In machine learning, artificial neural networks are basically computational models that have been designed to resemble the human brain. There are different kinds of artificial neural networks that machine learning employs based on the mathematical computation that needs to be achieved. These neural networks are a subset of different machine learning techniques that learn from data in different ways. Some of the most widely used types of neural networks are – recurrent neural network – long short term memory, feedforward neural network – artificial neuron, radial basis function neural network, Kohonen self-organizing neural network, convolutional neural network, and modular neural network, among others.
What are the advantages of a recurrent neural network?
Recurrent neural networks are among the most commonly used artificial neural networks in deep learning and machine learning. In this type of neural network model, the result obtained from the previous step is fed as input to the subsequent step. A recurrent neural network comes with several advantages like – it can retain every bit of information over time, including its previous inputs, which makes it ideal for time series prediction. This type is the best instance of long-short memory. Also, recurrent neural networks provide constructive pixel neighborhood by using convolutional layers.
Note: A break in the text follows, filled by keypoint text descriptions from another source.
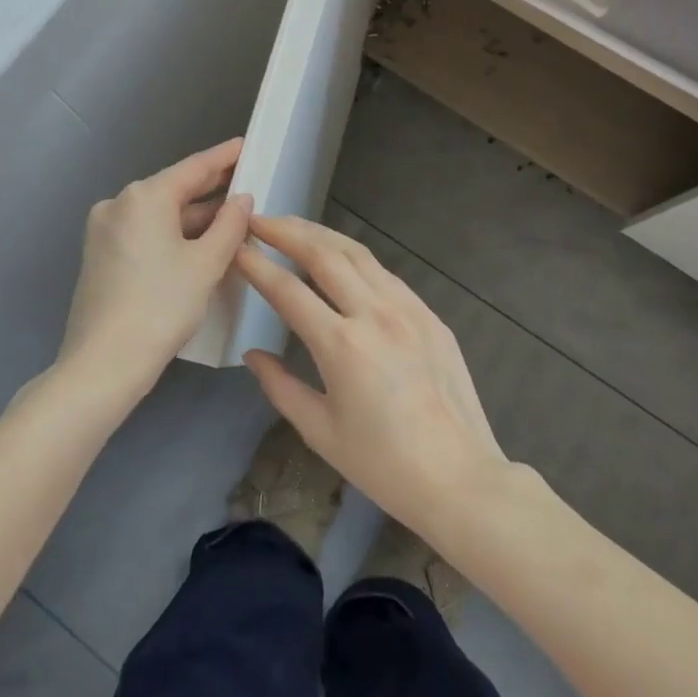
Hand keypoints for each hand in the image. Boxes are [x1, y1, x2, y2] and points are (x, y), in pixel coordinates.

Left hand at [57, 139, 252, 404]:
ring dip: (194, 216)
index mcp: (144, 196)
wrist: (103, 364)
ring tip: (232, 215)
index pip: (194, 168)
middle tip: (246, 181)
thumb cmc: (162, 306)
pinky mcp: (101, 254)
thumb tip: (242, 199)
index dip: (224, 157)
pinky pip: (145, 231)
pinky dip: (173, 233)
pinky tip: (200, 241)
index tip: (246, 144)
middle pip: (174, 189)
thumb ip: (230, 225)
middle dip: (210, 189)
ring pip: (159, 213)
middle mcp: (119, 203)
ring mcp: (105, 229)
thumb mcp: (206, 264)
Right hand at [237, 216, 508, 534]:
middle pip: (324, 254)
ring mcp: (407, 308)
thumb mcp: (320, 432)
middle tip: (259, 219)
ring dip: (321, 234)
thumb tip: (254, 354)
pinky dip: (355, 257)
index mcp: (342, 345)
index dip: (258, 264)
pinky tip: (342, 259)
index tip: (237, 245)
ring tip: (294, 226)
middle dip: (287, 231)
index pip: (288, 290)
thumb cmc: (383, 464)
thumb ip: (281, 387)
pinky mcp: (429, 314)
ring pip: (358, 253)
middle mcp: (374, 314)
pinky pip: (385, 273)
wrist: (460, 477)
How are neural networks employed in real-world applications?
Artificial neural networks are an integral part of deep learning, which again is a super-specialized branch of machine learning and artificial intelligence. Neural networks are used across different industries to achieve various critical objectives. Some of the most interesting real-world applications of artificial neural networks include stock market forecasting, facial recognition, high-performance auto-piloting and fault diagnosis in the aerospace industry, analysis of armed attacks and object location in the defence sector, image processing, drug discovery and disease detection in the healthcare sector, verification of signature, handwriting analysis, weather forecasting and social media trend forecasting, among others.